=== Section Start ===
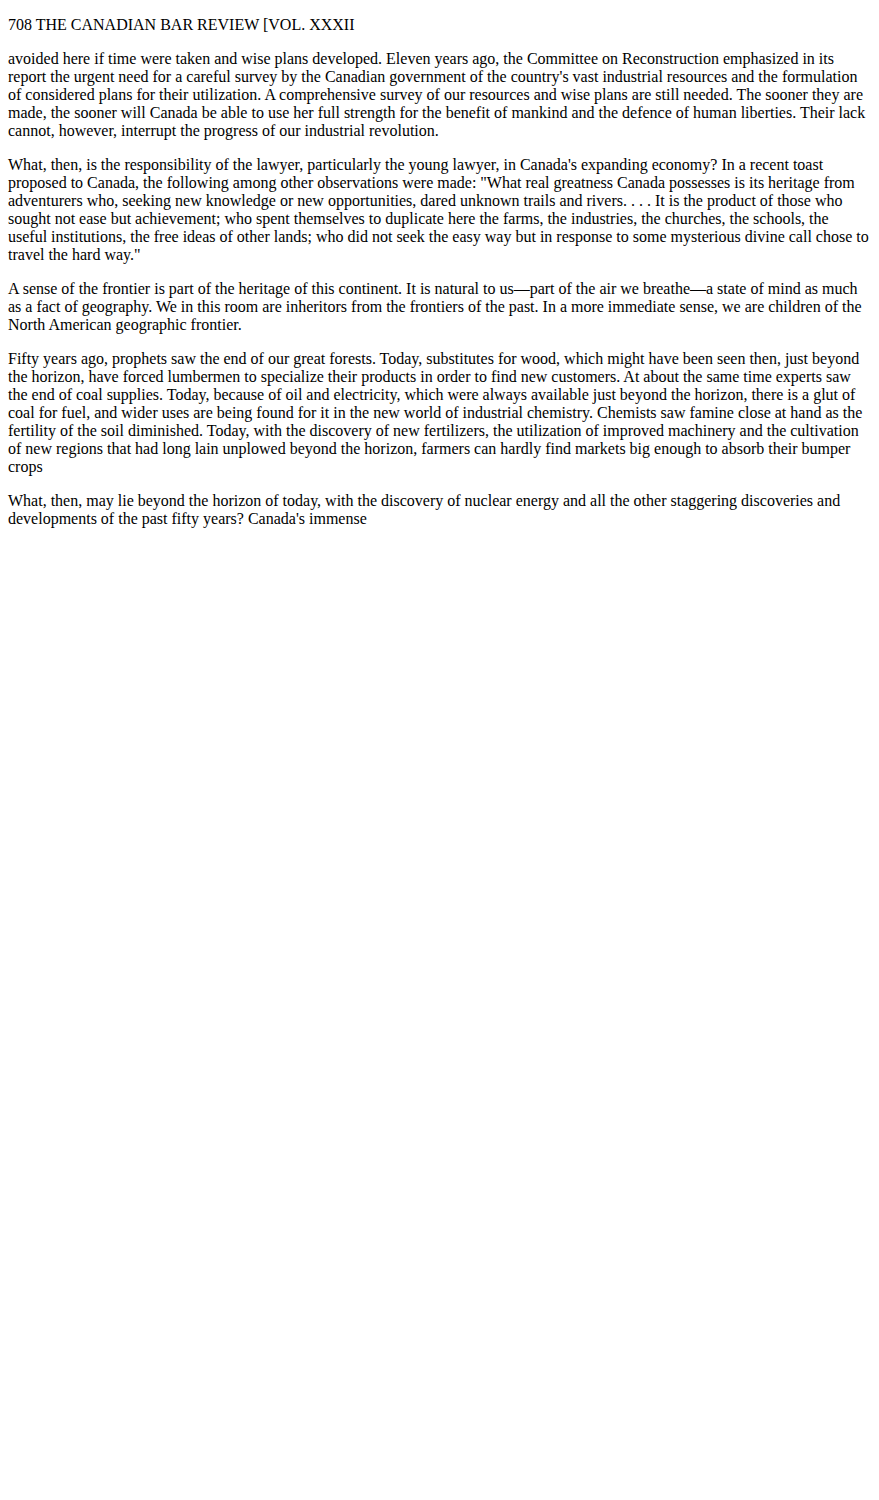708 THE CANADIAN BAR REVIEW [VOL. XXXII
avoided here if time were taken and wise plans developed. Eleven years ago, the Committee on Reconstruction emphasized in its report the urgent need for a careful survey by the Canadian government of the country's vast industrial resources and the formulation of considered plans for their utilization. A comprehensive survey of our resources and wise plans are still needed. The sooner they are made, the sooner will Canada be able to use her full strength for the benefit of mankind and the defence of human liberties. Their lack cannot, however, interrupt the progress of our industrial revolution.
What, then, is the responsibility of the lawyer, particularly the young lawyer, in Canada's expanding economy? In a recent toast proposed to Canada, the following among other observations were made: "What real greatness Canada possesses is its heritage from adventurers who, seeking new knowledge or new opportunities, dared unknown trails and rivers. . . . It is the product of those who sought not ease but achievement; who spent themselves to duplicate here the farms, the industries, the churches, the schools, the useful institutions, the free ideas of other lands; who did not seek the easy way but in response to some mysterious divine call chose to travel the hard way."
A sense of the frontier is part of the heritage of this continent. It is natural to us—part of the air we breathe—a state of mind as much as a fact of geography. We in this room are inheritors from the frontiers of the past. In a more immediate sense, we are children of the North American geographic frontier.
Fifty years ago, prophets saw the end of our great forests. Today, substitutes for wood, which might have been seen then, just beyond the horizon, have forced lumbermen to specialize their products in order to find new customers. At about the same time experts saw the end of coal supplies. Today, because of oil and electricity, which were always available just beyond the horizon, there is a glut of coal for fuel, and wider uses are being found for it in the new world of industrial chemistry. Chemists saw famine close at hand as the fertility of the soil diminished. Today, with the discovery of new fertilizers, the utilization of improved machinery and the cultivation of new regions that had long lain unplowed beyond the horizon, farmers can hardly find markets big enough to absorb their bumper crops
What, then, may lie beyond the horizon of today, with the discovery of nuclear energy and all the other staggering discoveries and developments of the past fifty years? Canada's immense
=== Section End ===
Problem requirements: Nothing but the lines from the start of the records through the line holding "What, then, is" should be printed, exactly as written and with the pictures left out.

Response to the task:
708 THE CANADIAN BAR REVIEW [VOL. XXXII
avoided here if time were taken and wise plans developed. Eleven years ago, the Committee on Reconstruction emphasized in its report the urgent need for a careful survey by the Canadian government of the country's vast industrial resources and the formulation of considered plans for their utilization. A comprehensive survey of our resources and wise plans are still needed. The sooner they are made, the sooner will Canada be able to use her full strength for the benefit of mankind and the defence of human liberties. Their lack cannot, however, interrupt the progress of our industrial revolution.
What, then, is the responsibility of the lawyer, particularly the young lawyer, in Canada's expanding economy? In a recent toast proposed to Canada, the following among other observations were made: "What real greatness Canada possesses is its heritage from adventurers who, seeking new knowledge or new opportunities, dared unknown trails and rivers. . . . It is the product of those who sought not ease but achievement; who spent themselves to duplicate here the farms, the industries, the churches, the schools, the useful institutions, the free ideas of other lands; who did not seek the easy way but in response to some mysterious divine call chose to travel the hard way."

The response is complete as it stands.